(Task instructions): A faithful copy of the data is the goal; set it down exactly, without the images.

(Record excerpts):

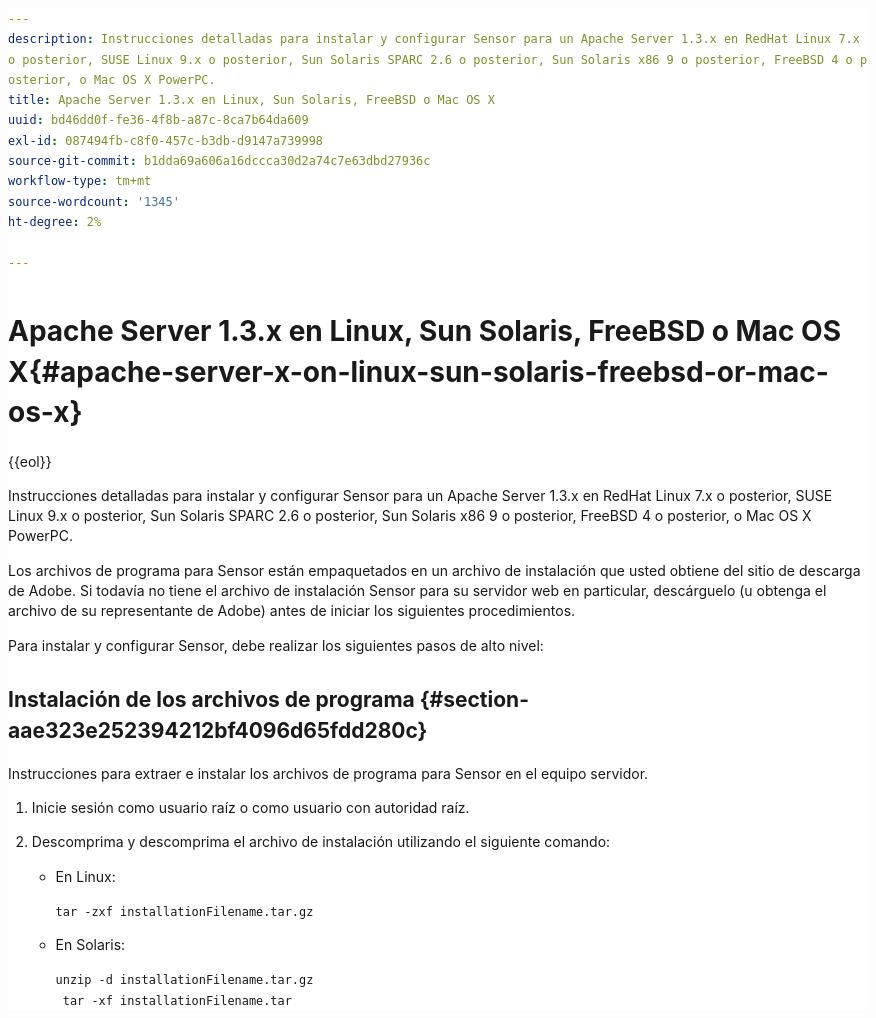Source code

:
 ```yaml
---
description: Instrucciones detalladas para instalar y configurar Sensor para un Apache Server 1.3.x en RedHat Linux 7.x o posterior, SUSE Linux 9.x o posterior, Sun Solaris SPARC 2.6 o posterior, Sun Solaris x86 9 o posterior, FreeBSD 4 o posterior, o Mac OS X PowerPC.
title: Apache Server 1.3.x en Linux, Sun Solaris, FreeBSD o Mac OS X
uuid: bd46dd0f-fe36-4f8b-a87c-8ca7b64da609
exl-id: 087494fb-c8f0-457c-b3db-d9147a739998
source-git-commit: b1dda69a606a16dccca30d2a74c7e63dbd27936c
workflow-type: tm+mt
source-wordcount: '1345'
ht-degree: 2%

---
```


# Apache Server 1.3.x en Linux, Sun Solaris, FreeBSD o Mac OS X{#apache-server-x-on-linux-sun-solaris-freebsd-or-mac-os-x}

{{eol}}

Instrucciones detalladas para instalar y configurar Sensor para un Apache Server 1.3.x en RedHat Linux 7.x o posterior, SUSE Linux 9.x o posterior, Sun Solaris SPARC 2.6 o posterior, Sun Solaris x86 9 o posterior, FreeBSD 4 o posterior, o Mac OS X PowerPC.

Los archivos de programa para Sensor están empaquetados en un archivo de instalación que usted obtiene del sitio de descarga de Adobe. Si todavía no tiene el archivo de instalación Sensor para su servidor web en particular, descárguelo (u obtenga el archivo de su representante de Adobe) antes de iniciar los siguientes procedimientos.

Para instalar y configurar Sensor, debe realizar los siguientes pasos de alto nivel:

## Instalación de los archivos de programa {#section-aae323e252394212bf4096d65fdd280c}

Instrucciones para extraer e instalar los archivos de programa para Sensor en el equipo servidor.

1. Inicie sesión como usuario raíz o como usuario con autoridad raíz.
1. Descomprima y descomprima el archivo de instalación utilizando el siguiente comando:

   * En Linux:

      ```
      tar -zxf installationFilename.tar.gz
      ```

   * En Solaris:

      ```
      unzip -d installationFilename.tar.gz 
       tar -xf installationFilename.tar
      ```
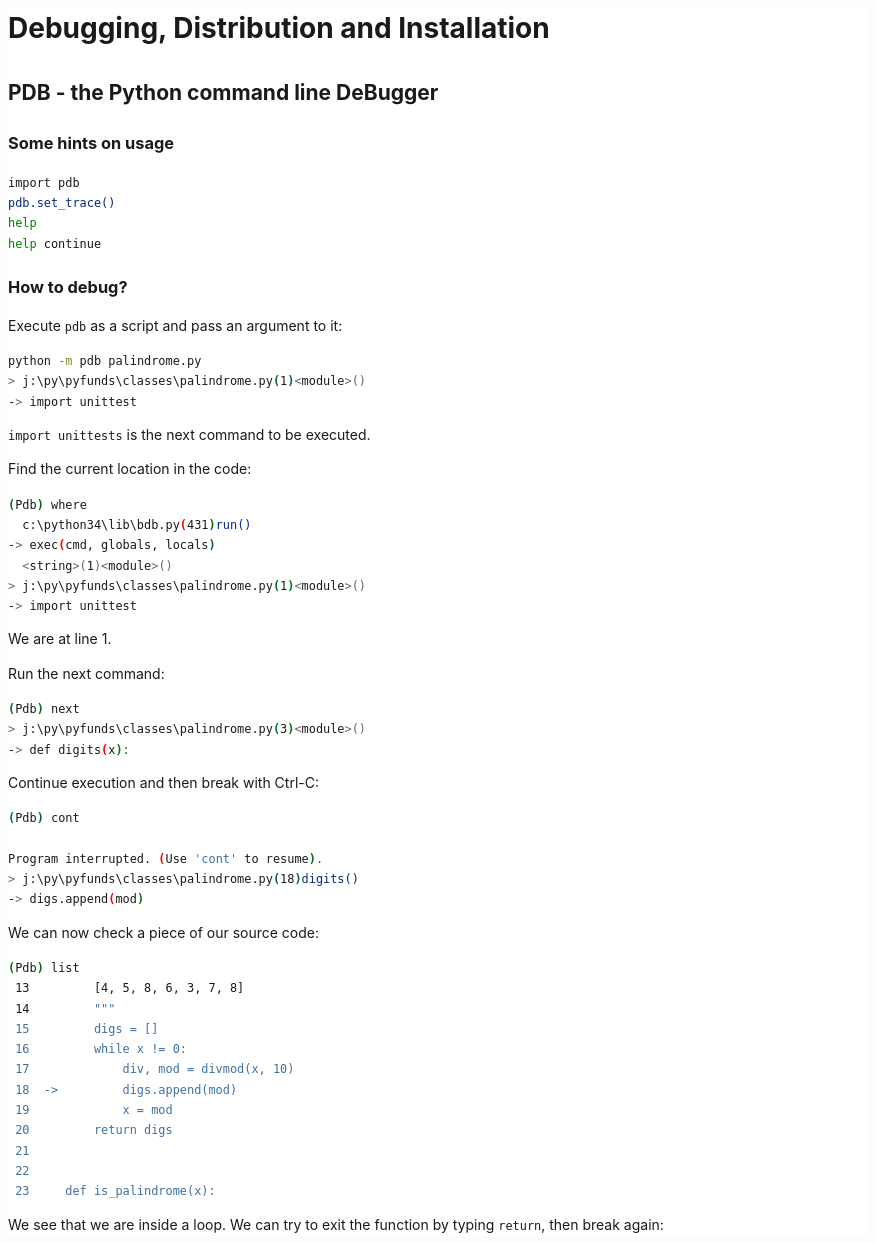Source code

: # Debugging, Distribution and Installation

## PDB - the Python command line DeBugger

### Some hints on usage

```bash
import pdb
pdb.set_trace()
help
help continue
```

### How to debug?

Execute `pdb` as a script and pass an argument to it:
```bash
python -m pdb palindrome.py
> j:\py\pyfunds\classes\palindrome.py(1)<module>()
-> import unittest
```
`import unittests` is the next command to be executed.

Find the current location in the code:
```bash
(Pdb) where
  c:\python34\lib\bdb.py(431)run()
-> exec(cmd, globals, locals)
  <string>(1)<module>()
> j:\py\pyfunds\classes\palindrome.py(1)<module>()
-> import unittest
```
We are at line 1.

Run the next command:
```bash
(Pdb) next
> j:\py\pyfunds\classes\palindrome.py(3)<module>()
-> def digits(x):
```
Continue execution and then break with Ctrl-C:
```bash
(Pdb) cont

Program interrupted. (Use 'cont' to resume).
> j:\py\pyfunds\classes\palindrome.py(18)digits()
-> digs.append(mod)
```
We can now check a piece of our source code:
```bash
(Pdb) list
 13         [4, 5, 8, 6, 3, 7, 8]
 14         """
 15         digs = []
 16         while x != 0:
 17             div, mod = divmod(x, 10)
 18  ->         digs.append(mod)
 19             x = mod
 20         return digs
 21
 22
 23     def is_palindrome(x):
```
We see that we are inside a loop. We can try to exit the function
by typing `return`, then break again:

(Solution for this problem):
Source code

:
 ```yaml
---
description: Instrucciones detalladas para instalar y configurar Sensor para un Apache Server 1.3.x en RedHat Linux 7.x o posterior, SUSE Linux 9.x o posterior, Sun Solaris SPARC 2.6 o posterior, Sun Solaris x86 9 o posterior, FreeBSD 4 o posterior, o Mac OS X PowerPC.
title: Apache Server 1.3.x en Linux, Sun Solaris, FreeBSD o Mac OS X
uuid: bd46dd0f-fe36-4f8b-a87c-8ca7b64da609
exl-id: 087494fb-c8f0-457c-b3db-d9147a739998
source-git-commit: b1dda69a606a16dccca30d2a74c7e63dbd27936c
workflow-type: tm+mt
source-wordcount: '1345'
ht-degree: 2%

---
```


# Apache Server 1.3.x en Linux, Sun Solaris, FreeBSD o Mac OS X{#apache-server-x-on-linux-sun-solaris-freebsd-or-mac-os-x}

{{eol}}

Instrucciones detalladas para instalar y configurar Sensor para un Apache Server 1.3.x en RedHat Linux 7.x o posterior, SUSE Linux 9.x o posterior, Sun Solaris SPARC 2.6 o posterior, Sun Solaris x86 9 o posterior, FreeBSD 4 o posterior, o Mac OS X PowerPC.

Los archivos de programa para Sensor están empaquetados en un archivo de instalación que usted obtiene del sitio de descarga de Adobe. Si todavía no tiene el archivo de instalación Sensor para su servidor web en particular, descárguelo (u obtenga el archivo de su representante de Adobe) antes de iniciar los siguientes procedimientos.

Para instalar y configurar Sensor, debe realizar los siguientes pasos de alto nivel:

## Instalación de los archivos de programa {#section-aae323e252394212bf4096d65fdd280c}

Instrucciones para extraer e instalar los archivos de programa para Sensor en el equipo servidor.

1. Inicie sesión como usuario raíz o como usuario con autoridad raíz.
1. Descomprima y descomprima el archivo de instalación utilizando el siguiente comando:

   * En Linux:

      ```
      tar -zxf installationFilename.tar.gz
      ```

   * En Solaris:

      ```
      unzip -d installationFilename.tar.gz 
       tar -xf installationFilename.tar
      ```
Source code

: # Debugging, Distribution and Installation

## PDB - the Python command line DeBugger

### Some hints on usage

```bash
import pdb
pdb.set_trace()
help
help continue
```

### How to debug?

Execute `pdb` as a script and pass an argument to it:
```bash
python -m pdb palindrome.py
> j:\py\pyfunds\classes\palindrome.py(1)<module>()
-> import unittest
```
`import unittests` is the next command to be executed.

Find the current location in the code:
```bash
(Pdb) where
  c:\python34\lib\bdb.py(431)run()
-> exec(cmd, globals, locals)
  <string>(1)<module>()
> j:\py\pyfunds\classes\palindrome.py(1)<module>()
-> import unittest
```
We are at line 1.

Run the next command:
```bash
(Pdb) next
> j:\py\pyfunds\classes\palindrome.py(3)<module>()
-> def digits(x):
```
Continue execution and then break with Ctrl-C:
```bash
(Pdb) cont

Program interrupted. (Use 'cont' to resume).
> j:\py\pyfunds\classes\palindrome.py(18)digits()
-> digs.append(mod)
```
We can now check a piece of our source code:
```bash
(Pdb) list
 13         [4, 5, 8, 6, 3, 7, 8]
 14         """
 15         digs = []
 16         while x != 0:
 17             div, mod = divmod(x, 10)
 18  ->         digs.append(mod)
 19             x = mod
 20         return digs
 21
 22
 23     def is_palindrome(x):
```
We see that we are inside a loop. We can try to exit the function
by typing `return`, then break again:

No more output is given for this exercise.